Source records
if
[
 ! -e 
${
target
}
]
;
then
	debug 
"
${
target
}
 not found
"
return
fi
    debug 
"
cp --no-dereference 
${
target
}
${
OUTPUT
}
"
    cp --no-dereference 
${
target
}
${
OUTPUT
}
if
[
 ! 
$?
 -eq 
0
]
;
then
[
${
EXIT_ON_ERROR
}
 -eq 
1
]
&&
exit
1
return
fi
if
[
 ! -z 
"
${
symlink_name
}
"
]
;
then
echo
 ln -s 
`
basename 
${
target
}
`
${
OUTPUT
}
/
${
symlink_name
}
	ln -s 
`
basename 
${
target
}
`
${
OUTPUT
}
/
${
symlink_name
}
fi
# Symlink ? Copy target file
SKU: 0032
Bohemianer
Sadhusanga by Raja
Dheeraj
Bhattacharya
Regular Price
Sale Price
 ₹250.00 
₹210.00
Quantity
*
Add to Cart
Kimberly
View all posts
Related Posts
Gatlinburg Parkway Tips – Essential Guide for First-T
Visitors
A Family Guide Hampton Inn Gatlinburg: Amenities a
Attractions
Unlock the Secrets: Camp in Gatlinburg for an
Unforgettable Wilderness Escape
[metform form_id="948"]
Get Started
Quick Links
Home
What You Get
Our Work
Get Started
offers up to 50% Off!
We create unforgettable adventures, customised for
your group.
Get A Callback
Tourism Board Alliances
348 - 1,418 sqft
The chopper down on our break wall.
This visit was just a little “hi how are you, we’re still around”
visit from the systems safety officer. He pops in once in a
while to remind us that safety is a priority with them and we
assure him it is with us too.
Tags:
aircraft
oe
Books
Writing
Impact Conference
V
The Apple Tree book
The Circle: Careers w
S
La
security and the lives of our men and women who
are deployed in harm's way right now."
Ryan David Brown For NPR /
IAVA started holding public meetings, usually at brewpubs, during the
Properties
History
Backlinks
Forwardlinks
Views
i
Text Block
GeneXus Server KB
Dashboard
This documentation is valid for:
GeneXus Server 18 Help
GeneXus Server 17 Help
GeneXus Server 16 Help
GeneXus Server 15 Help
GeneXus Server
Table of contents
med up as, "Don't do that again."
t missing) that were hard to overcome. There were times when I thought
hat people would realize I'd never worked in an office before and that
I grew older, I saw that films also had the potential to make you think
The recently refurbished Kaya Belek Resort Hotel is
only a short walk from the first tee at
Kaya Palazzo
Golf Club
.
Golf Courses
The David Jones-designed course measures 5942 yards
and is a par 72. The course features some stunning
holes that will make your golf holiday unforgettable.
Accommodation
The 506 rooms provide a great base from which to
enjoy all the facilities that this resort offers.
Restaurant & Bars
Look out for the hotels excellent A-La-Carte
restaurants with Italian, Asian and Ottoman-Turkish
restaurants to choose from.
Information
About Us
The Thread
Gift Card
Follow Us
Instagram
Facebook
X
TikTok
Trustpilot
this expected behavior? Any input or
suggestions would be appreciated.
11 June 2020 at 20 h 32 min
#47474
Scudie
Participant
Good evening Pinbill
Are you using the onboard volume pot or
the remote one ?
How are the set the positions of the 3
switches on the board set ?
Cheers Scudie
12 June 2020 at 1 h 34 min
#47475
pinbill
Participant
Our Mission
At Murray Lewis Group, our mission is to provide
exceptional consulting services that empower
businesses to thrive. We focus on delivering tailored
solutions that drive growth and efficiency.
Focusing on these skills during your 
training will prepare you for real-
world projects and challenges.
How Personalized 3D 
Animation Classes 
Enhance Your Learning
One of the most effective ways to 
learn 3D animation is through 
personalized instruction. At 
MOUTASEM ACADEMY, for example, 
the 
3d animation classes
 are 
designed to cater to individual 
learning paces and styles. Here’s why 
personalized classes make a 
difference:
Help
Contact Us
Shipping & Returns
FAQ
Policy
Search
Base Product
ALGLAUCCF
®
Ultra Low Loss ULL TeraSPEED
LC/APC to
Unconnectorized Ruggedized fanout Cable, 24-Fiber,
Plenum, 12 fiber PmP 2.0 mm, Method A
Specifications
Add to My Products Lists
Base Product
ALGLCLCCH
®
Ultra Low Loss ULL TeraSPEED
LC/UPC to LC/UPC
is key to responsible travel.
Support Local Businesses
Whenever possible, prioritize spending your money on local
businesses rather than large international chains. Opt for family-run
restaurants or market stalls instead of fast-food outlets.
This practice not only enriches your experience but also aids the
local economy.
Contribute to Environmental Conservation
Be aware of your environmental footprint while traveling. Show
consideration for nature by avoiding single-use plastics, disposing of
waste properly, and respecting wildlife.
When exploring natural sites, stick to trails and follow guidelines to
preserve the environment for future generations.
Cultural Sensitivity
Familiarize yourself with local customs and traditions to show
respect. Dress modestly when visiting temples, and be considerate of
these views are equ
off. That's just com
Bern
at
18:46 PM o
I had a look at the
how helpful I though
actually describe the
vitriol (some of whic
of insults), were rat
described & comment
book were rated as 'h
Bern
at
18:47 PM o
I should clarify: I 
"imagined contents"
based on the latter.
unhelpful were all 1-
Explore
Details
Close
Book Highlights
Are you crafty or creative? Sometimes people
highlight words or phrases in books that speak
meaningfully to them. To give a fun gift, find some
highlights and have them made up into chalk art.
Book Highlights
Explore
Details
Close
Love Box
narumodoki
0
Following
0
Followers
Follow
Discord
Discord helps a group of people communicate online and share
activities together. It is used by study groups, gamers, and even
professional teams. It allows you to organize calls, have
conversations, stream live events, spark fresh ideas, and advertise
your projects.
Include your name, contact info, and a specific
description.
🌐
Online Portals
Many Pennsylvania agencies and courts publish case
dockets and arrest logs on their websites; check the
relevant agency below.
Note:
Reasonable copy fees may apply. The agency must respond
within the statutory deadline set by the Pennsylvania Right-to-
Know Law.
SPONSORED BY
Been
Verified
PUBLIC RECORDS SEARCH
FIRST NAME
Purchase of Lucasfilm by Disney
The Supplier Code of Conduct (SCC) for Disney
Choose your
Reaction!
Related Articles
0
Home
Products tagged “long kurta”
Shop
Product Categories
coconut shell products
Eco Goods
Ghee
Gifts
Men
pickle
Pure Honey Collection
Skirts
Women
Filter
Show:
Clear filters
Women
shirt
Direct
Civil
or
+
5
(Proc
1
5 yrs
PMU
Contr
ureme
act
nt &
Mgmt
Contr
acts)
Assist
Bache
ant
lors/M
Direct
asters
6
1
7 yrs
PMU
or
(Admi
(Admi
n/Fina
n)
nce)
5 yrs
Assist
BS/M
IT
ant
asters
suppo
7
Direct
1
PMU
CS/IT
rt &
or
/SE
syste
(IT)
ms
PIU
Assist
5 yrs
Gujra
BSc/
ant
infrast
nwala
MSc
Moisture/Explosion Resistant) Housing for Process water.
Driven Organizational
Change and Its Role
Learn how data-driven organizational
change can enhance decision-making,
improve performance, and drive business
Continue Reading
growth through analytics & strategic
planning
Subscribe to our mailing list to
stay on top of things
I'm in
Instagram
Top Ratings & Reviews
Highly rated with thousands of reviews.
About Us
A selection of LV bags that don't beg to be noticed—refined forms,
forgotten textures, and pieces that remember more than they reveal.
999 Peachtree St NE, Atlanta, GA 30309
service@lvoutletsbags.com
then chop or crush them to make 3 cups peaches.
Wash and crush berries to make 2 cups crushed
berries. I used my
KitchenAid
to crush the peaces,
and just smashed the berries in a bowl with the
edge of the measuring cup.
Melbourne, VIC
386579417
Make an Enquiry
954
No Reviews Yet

**Aim of the exercise**
Please give all of the lines above as a Markdown table with the columns "No." and "Line", leaving out any blank lines.

**Response box**
| No. | Line |
|---|---|
| 1 | if |
| 2 | [ |
| 3 |  ! -e  |
| 4 | ${ |
| 5 | target |
| 6 | } |
| 7 | ] |
| 8 | ; |
| 9 | then |
| 10 | 	debug  |
| 11 | " |
| 12 | ${ |
| 13 | target |
| 14 | } |
| 15 |  not found |
| 16 | " |
| 17 | return |
| 18 | fi |
| 19 |     debug  |
| 20 | " |
| 21 | cp --no-dereference  |
| 22 | ${ |
| 23 | target |
| 24 | } |
| 25 | ${ |
| 26 | OUTPUT |
| 27 | } |
| 28 | " |
| 29 |     cp --no-dereference  |
| 30 | ${ |
| 31 | target |
| 32 | } |
| 33 | ${ |
| 34 | OUTPUT |
| 35 | } |
| 36 | if |
| 37 | [ |
| 38 |  !  |
| 39 | $? |
| 40 |  -eq  |
| 41 | 0 |
| 42 | ] |
| 43 | ; |
| 44 | then |
| 45 | [ |
| 46 | ${ |
| 47 | EXIT_ON_ERROR |
| 48 | } |
| 49 |  -eq  |
| 50 | 1 |
| 51 | ] |
| 52 | && |
| 53 | exit |
| 54 | 1 |
| 55 | return |
| 56 | fi |
| 57 | if |
| 58 | [ |
| 59 |  ! -z  |
| 60 | " |
| 61 | ${ |
| 62 | symlink_name |
| 63 | } |
| 64 | " |
| 65 | ] |
| 66 | ; |
| 67 | then |
| 68 | echo |
| 69 |  ln -s  |
| 70 | ` |
| 71 | basename  |
| 72 | ${ |
| 73 | target |
| 74 | } |
| 75 | ` |
| 76 | ${ |
| 77 | OUTPUT |
| 78 | } |
| 79 | / |
| 80 | ${ |
| 81 | symlink_name |
| 82 | } |
| 83 | 	ln -s  |
| 84 | ` |
| 85 | basename  |
| 86 | ${ |
| 87 | target |
| 88 | } |
| 89 | ` |
| 90 | ${ |
| 91 | OUTPUT |
| 92 | } |
| 93 | / |
| 94 | ${ |
| 95 | symlink_name |
| 96 | } |
| 97 | fi |
| 98 | # Symlink ? Copy target file |
| 99 | SKU: 0032 |
| 100 | Bohemianer |
| 101 | Sadhusanga by Raja |
| 102 | Dheeraj |
| 103 | Bhattacharya |
| 104 | Regular Price |
| 105 | Sale Price |
| 106 |  ₹250.00  |
| 107 | ₹210.00 |
| 108 | Quantity |
| 109 | * |
| 110 | Add to Cart |
| 111 | Kimberly |
| 112 | View all posts |
| 113 | Related Posts |
| 114 | Gatlinburg Parkway Tips – Essential Guide for First-T |
| 115 | Visitors |
| 116 | A Family Guide Hampton Inn Gatlinburg: Amenities a |
| 117 | Attractions |
| 118 | Unlock the Secrets: Camp in Gatlinburg for an |
| 119 | Unforgettable Wilderness Escape |
| 120 | [metform form_id="948"] |
| 121 | Get Started |
| 122 | Quick Links |
| 123 | Home |
| 124 | What You Get |
| 125 | Our Work |
| 126 | Get Started |
| 127 | offers up to 50% Off! |
| 128 | We create unforgettable adventures, customised for |
| 129 | your group. |
| 130 | Get A Callback |
| 131 | Tourism Board Alliances |
| 132 | 348 - 1,418 sqft |
| 133 | The chopper down on our break wall. |
| 134 | This visit was just a little “hi how are you, we’re still around” |
| 135 | visit from the systems safety officer. He pops in once in a |
| 136 | while to remind us that safety is a priority with them and we |
| 137 | assure him it is with us too. |
| 138 | Tags: |
| 139 | aircraft |
| 140 | oe |
| 141 | Books |
| 142 | Writing |
| 143 | Impact Conference |
| 144 | V |
| 145 | The Apple Tree book |
| 146 | The Circle: Careers w |
| 147 | S |
| 148 | La |
| 149 | security and the lives of our men and women who |
| 150 | are deployed in harm's way right now." |
| 151 | Ryan David Brown For NPR / |
| 152 | IAVA started holding public meetings, usually at brewpubs, during the |
| 153 | Properties |
| 154 | History |
| 155 | Backlinks |
| 156 | Forwardlinks |
| 157 | Views |
| 158 | i |
| 159 | Text Block |
| 160 | GeneXus Server KB |
| 161 | Dashboard |
| 162 | This documentation is valid for: |
| 163 | GeneXus Server 18 Help |
| 164 | GeneXus Server 17 Help |
| 165 | GeneXus Server 16 Help |
| 166 | GeneXus Server 15 Help |
| 167 | GeneXus Server |
| 168 | Table of contents |
| 169 | med up as, "Don't do that again." |
| 170 | t missing) that were hard to overcome. There were times when I thought |
| 171 | hat people would realize I'd never worked in an office before and that |
| 172 | I grew older, I saw that films also had the potential to make you think |
| 173 | The recently refurbished Kaya Belek Resort Hotel is |
| 174 | only a short walk from the first tee at |
| 175 | Kaya Palazzo |
| 176 | Golf Club |
| 177 | . |
| 178 | Golf Courses |
| 179 | The David Jones-designed course measures 5942 yards |
| 180 | and is a par 72. The course features some stunning |
| 181 | holes that will make your golf holiday unforgettable. |
| 182 | Accommodation |
| 183 | The 506 rooms provide a great base from which to |
| 184 | enjoy all the facilities that this resort offers. |
| 185 | Restaurant & Bars |
| 186 | Look out for the hotels excellent A-La-Carte |
| 187 | restaurants with Italian, Asian and Ottoman-Turkish |
| 188 | restaurants to choose from. |
| 189 | Information |
| 190 | About Us |
| 191 | The Thread |
| 192 | Gift Card |
| 193 | Follow Us |
| 194 | Instagram |
| 195 | Facebook |
| 196 | X |
| 197 | TikTok |
| 198 | Trustpilot |
| 199 | this expected behavior? Any input or |
| 200 | suggestions would be appreciated. |
| 201 | 11 June 2020 at 20 h 32 min |
| 202 | #47474 |
| 203 | Scudie |
| 204 | Participant |
| 205 | Good evening Pinbill |
| 206 | Are you using the onboard volume pot or |
| 207 | the remote one ? |
| 208 | How are the set the positions of the 3 |
| 209 | switches on the board set ? |
| 210 | Cheers Scudie |
| 211 | 12 June 2020 at 1 h 34 min |
| 212 | #47475 |
| 213 | pinbill |
| 214 | Participant |
| 215 | Our Mission |
| 216 | At Murray Lewis Group, our mission is to provide |
| 217 | exceptional consulting services that empower |
| 218 | businesses to thrive. We focus on delivering tailored |
| 219 | solutions that drive growth and efficiency. |
| 220 | Focusing on these skills during your  |
| 221 | training will prepare you for real- |
| 222 | world projects and challenges. |
| 223 | How Personalized 3D  |
| 224 | Animation Classes  |
| 225 | Enhance Your Learning |
| 226 | One of the most effective ways to  |
| 227 | learn 3D animation is through  |
| 228 | personalized instruction. At  |
| 229 | MOUTASEM ACADEMY, for example,  |
| 230 | the  |
| 231 | 3d animation classes |
| 232 |  are  |
| 233 | designed to cater to individual  |
| 234 | learning paces and styles. Here’s why  |
| 235 | personalized classes make a  |
| 236 | difference: |
| 237 | Help |
| 238 | Contact Us |
| 239 | Shipping & Returns |
| 240 | FAQ |
| 241 | Policy |
| 242 | Search |
| 243 | Base Product |
| 244 | ALGLAUCCF |
| 245 | ® |
| 246 | Ultra Low Loss ULL TeraSPEED |
| 247 | LC/APC to |
| 248 | Unconnectorized Ruggedized fanout Cable, 24-Fiber, |
| 249 | Plenum, 12 fiber PmP 2.0 mm, Method A |
| 250 | Specifications |
| 251 | Add to My Products Lists |
| 252 | Base Product |
| 253 | ALGLCLCCH |
| 254 | ® |
| 255 | Ultra Low Loss ULL TeraSPEED |
| 256 | LC/UPC to LC/UPC |
| 257 | is key to responsible travel. |
| 258 | Support Local Businesses |
| 259 | Whenever possible, prioritize spending your money on local |
| 260 | businesses rather than large international chains. Opt for family-run |
| 261 | restaurants or market stalls instead of fast-food outlets. |
| 262 | This practice not only enriches your experience but also aids the |
| 263 | local economy. |
| 264 | Contribute to Environmental Conservation |
| 265 | Be aware of your environmental footprint while traveling. Show |
| 266 | consideration for nature by avoiding single-use plastics, disposing of |
| 267 | waste properly, and respecting wildlife. |
| 268 | When exploring natural sites, stick to trails and follow guidelines to |
| 269 | preserve the environment for future generations. |
| 270 | Cultural Sensitivity |
| 271 | Familiarize yourself with local customs and traditions to show |
| 272 | respect. Dress modestly when visiting temples, and be considerate of |
| 273 | these views are equ |
| 274 | off. That's just com |
| 275 | Bern |
| 276 | at |
| 277 | 18:46 PM o |
| 278 | I had a look at the |
| 279 | how helpful I though |
| 280 | actually describe the |
| 281 | vitriol (some of whic |
| 282 | of insults), were rat |
| 283 | described & comment |
| 284 | book were rated as 'h |
| 285 | Bern |
| 286 | at |
| 287 | 18:47 PM o |
| 288 | I should clarify: I  |
| 289 | "imagined contents" |
| 290 | based on the latter. |
| 291 | unhelpful were all 1- |
| 292 | Explore |
| 293 | Details |
| 294 | Close |
| 295 | Book Highlights |
| 296 | Are you crafty or creative? Sometimes people |
| 297 | highlight words or phrases in books that speak |
| 298 | meaningfully to them. To give a fun gift, find some |
| 299 | highlights and have them made up into chalk art. |
| 300 | Book Highlights |
| 301 | Explore |
| 302 | Details |
| 303 | Close |
| 304 | Love Box |
| 305 | narumodoki |
| 306 | 0 |
| 307 | Following |
| 308 | 0 |
| 309 | Followers |
| 310 | Follow |
| 311 | Discord |
| 312 | Discord helps a group of people communicate online and share |
| 313 | activities together. It is used by study groups, gamers, and even |
| 314 | professional teams. It allows you to organize calls, have |
| 315 | conversations, stream live events, spark fresh ideas, and advertise |
| 316 | your projects. |
| 317 | Include your name, contact info, and a specific |
| 318 | description. |
| 319 | 🌐 |
| 320 | Online Portals |
| 321 | Many Pennsylvania agencies and courts publish case |
| 322 | dockets and arrest logs on their websites; check the |
| 323 | relevant agency below. |
| 324 | Note: |
| 325 | Reasonable copy fees may apply. The agency must respond |
| 326 | within the statutory deadline set by the Pennsylvania Right-to- |
| 327 | Know Law. |
| 328 | SPONSORED BY |
| 329 | Been |
| 330 | Verified |
| 331 | PUBLIC RECORDS SEARCH |
| 332 | FIRST NAME |
| 333 | Purchase of Lucasfilm by Disney |
| 334 | The Supplier Code of Conduct (SCC) for Disney |
| 335 | Choose your |
| 336 | Reaction! |
| 337 | Related Articles |
| 338 | 0 |
| 339 | Home |
| 340 | Products tagged “long kurta” |
| 341 | Shop |
| 342 | Product Categories |
| 343 | coconut shell products |
| 344 | Eco Goods |
| 345 | Ghee |
| 346 | Gifts |
| 347 | Men |
| 348 | pickle |
| 349 | Pure Honey Collection |
| 350 | Skirts |
| 351 | Women |
| 352 | Filter |
| 353 | Show: |
| 354 | Clear filters |
| 355 | Women |
| 356 | shirt |
| 357 | Direct |
| 358 | Civil |
| 359 | or |
| 360 | + |
| 361 | 5 |
| 362 | (Proc |
| 363 | 1 |
| 364 | 5 yrs |
| 365 | PMU |
| 366 | Contr |
| 367 | ureme |
| 368 | act |
| 369 | nt & |
| 370 | Mgmt |
| 371 | Contr |
| 372 | acts) |
| 373 | Assist |
| 374 | Bache |
| 375 | ant |
| 376 | lors/M |
| 377 | Direct |
| 378 | asters |
| 379 | 6 |
| 380 | 1 |
| 381 | 7 yrs |
| 382 | PMU |
| 383 | or |
| 384 | (Admi |
| 385 | (Admi |
| 386 | n/Fina |
| 387 | n) |
| 388 | nce) |
| 389 | 5 yrs |
| 390 | Assist |
| 391 | BS/M |
| 392 | IT |
| 393 | ant |
| 394 | asters |
| 395 | suppo |
| 396 | 7 |
| 397 | Direct |
| 398 | 1 |
| 399 | PMU |
| 400 | CS/IT |
| 401 | rt & |
| 402 | or |
| 403 | /SE |
| 404 | syste |
| 405 | (IT) |
| 406 | ms |
| 407 | PIU |
| 408 | Assist |
| 409 | 5 yrs |
| 410 | Gujra |
| 411 | BSc/ |
| 412 | ant |
| 413 | infrast |
| 414 | nwala |
| 415 | MSc |
| 416 | Moisture/Explosion Resistant) Housing for Process water. |
| 417 | Driven Organizational |
| 418 | Change and Its Role |
| 419 | Learn how data-driven organizational |
| 420 | change can enhance decision-making, |
| 421 | improve performance, and drive business |
| 422 | Continue Reading |
| 423 | growth through analytics & strategic |
| 424 | planning |
| 425 | Subscribe to our mailing list to |
| 426 | stay on top of things |
| 427 | I'm in |
| 428 | Instagram |
| 429 | Top Ratings & Reviews |
| 430 | Highly rated with thousands of reviews. |
| 431 | About Us |
| 432 | A selection of LV bags that don't beg to be noticed—refined forms, |
| 433 | forgotten textures, and pieces that remember more than they reveal. |
| 434 | 999 Peachtree St NE, Atlanta, GA 30309 |
| 435 | service@lvoutletsbags.com |
| 436 | then chop or crush them to make 3 cups peaches. |
| 437 | Wash and crush berries to make 2 cups crushed |
| 438 | berries. I used my |
| 439 | KitchenAid |
| 440 | to crush the peaces, |
| 441 | and just smashed the berries in a bowl with the |
| 442 | edge of the measuring cup. |
| 443 | Melbourne, VIC |
| 444 | 386579417 |
| 445 | Make an Enquiry |
| 446 | 954 |
| 447 | No Reviews Yet |